キラッと輝く女性たち

オリーブ

苓北町 「感謝」をモットーに!オリーブで町を元気に

福田 由利子さん・福田 真由さん

プロフィール

〇労働力 健治さん(園主)、由利子さん、真由さん(娘)
〇経営規模1.2ha オリーブ350本

はじめに

苓北町は、天草諸島下島の北西に位置し、周囲には美しい海が広がり、温暖な気候を生かした柑橘類やレタスなどの生産が盛んです。
今回紹介するのは、この地でオリーブの生産から加工、販売まで行っている福田由利子さんと娘の真由さんです。平成23年からオリーブ栽培を始め、平成28年に、「福田さん家のオリーブ園。」を立ち上げ、家族3人で役割分担を図りながら経営を行っています。

即実行」から始まるオリーブ栽培

苓北町出身の福田さん夫婦は、『地域で雇用を増やしたい。そして、その家族が少しずつ増えていき、地元が元気になってほしい!』という思いのもと、日頃から「自分達に何かできることはないか?」と考えていました。
そんな中、オリーブ栽培について、知人からの勧めやラジオ放送で、取り上げられていたことなど、偶然が重なり、オリーブ栽培に興味を持ちました。
早速、天草管内でオリーブ栽培を行う会社に、栽培技術等を直接聞きに行き、自分たちで栽培することを決意しました。

初めての連続

初めての栽培は合計150本、3種類のオリーブから始まりました。当時、オリーブの振興を図るための町の事業(オリーブ苗の無償配布)を活用し、植え付けを行いました。
植え付けの際には、1m四方の土を掘る必要があり、全ての苗を植えるため、夫婦2人で朝から晩まで必死に手作業で穴を掘りました。
通常、植え付けしてオリーブに実がつくまで10年かかり、途中でやめる方も多くいらっしゃったそうです。しかし、福田さんのオリーブは3年目で実を付け、収穫できた10㎏の実から、1.2㎏の油を初めて抽出できました。これまでの苦労が報われ、とてもうれしかったそうです。

収穫したオリーブの実

こだわりのオリーブから生まれる加工品

販売中のオリーブ茶

由利子さんは、自家産のこだわりオリーブを原料として加工品を製造しています。

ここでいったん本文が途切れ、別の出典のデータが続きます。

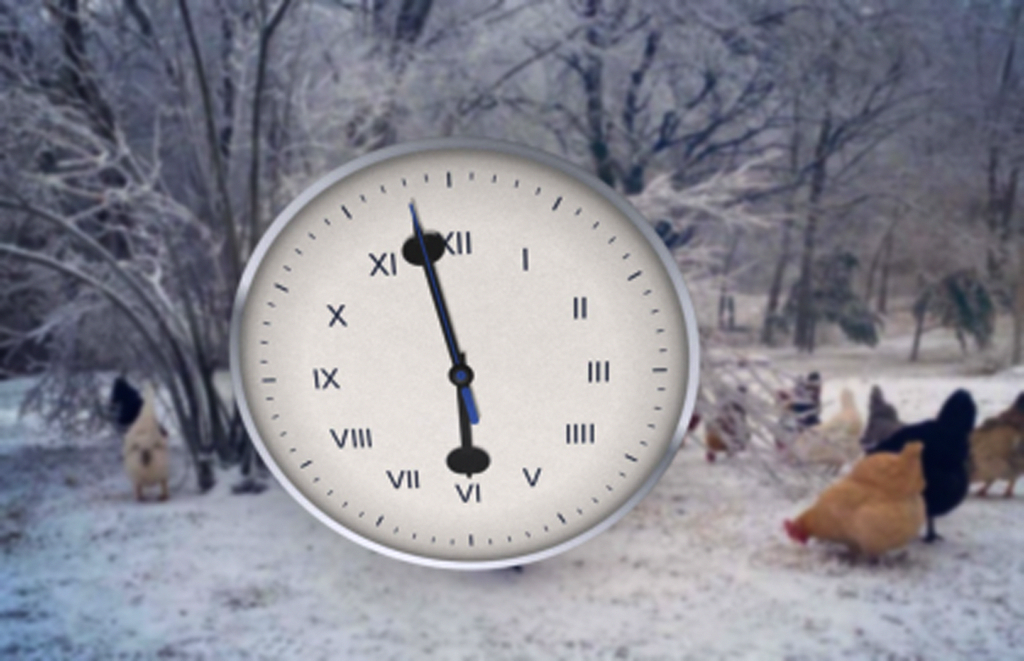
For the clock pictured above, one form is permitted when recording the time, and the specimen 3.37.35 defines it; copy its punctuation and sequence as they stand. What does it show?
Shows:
5.57.58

オリーブ生産では除草剤を使用せず、乳酸菌生成エキスや、牡蠣殻・フジツボ等を粉砕し塩分を抜いたミネラルが豊富に含まれるオリジナルの肥料を施肥する等、できるだけ無農薬に近づけた安全安心なオリーブづくりにこだわっています。このオリーブを用いて、生産量が限られるオリーブオイルだけでなく、葉にも注目し、オリーブ粉茶・茶葉などを自家製で製造しています。お孫さんにジュース代わりとしてオリーブ茶を飲ませたら大好きになったことがきっかけで、商品化を行い、現在ではオリーブ茶のほか、オリーブ茶を練り込んだパスタ・そうめんなど、様々な商品を開発し、製造しています。

販売の工夫

商品の販売は真由さんが担当しており、管内の直売所や天草空港、イベントでの出店、ネット販売等で行っています。お客さんに商品をPRするため、ホームページやSNS(Facebook、インスタ等)での情報発信にも力を入れています。特に、SNS発信では、ただ商品を紹介するだけでなく、実際の栽培の様子や家族での収穫を行う様子など、お客さんが見たときに興味をもってもらえるような内容を心掛けています。
また、もともと機械倉庫だった建物を、全て真由さん自身で、床や壁などこだわりの内装にリフォームし、令和2年6月から、苓北町に店舗をオープンしました。
店舗では、様々なオリーブ商品を販売するとともに、店内一角にはテイクアウトコーナーを設け、オリーブ茶やオリーブオイルを用いたソフトクリームなどを提供しています。
店舗には、地域の方々やSNSを見て来られる観光客の方々など、幅広い客層の方がいらっしゃいます。
「交通の便が悪く、立地的には条件が悪いけど、多くの方に、苓北町に訪れてほしいので、あえてこの場所に店舗をつくりました。」と、真由さんの熱い思いが込められています。

テイクアウトメニュー
テイクアウトコーナーの様子
店内の様子

将来の夢

将来は、苓北町の海が一望できる場所で、ゆっくり飲食ができるカフェや、収穫体験などの活動が一体的に楽しめる空間をつくることだそうです。そして、そこで雇用を行い、たくさんの人が集まる場所を目指しているそうです。
「今まで人に恵まれて、多くの方に支えられてきた。これからも感謝をモットーに、人との出会いを大切にしていきたい。」と語る福田さんたちの今後の活躍が期待されます。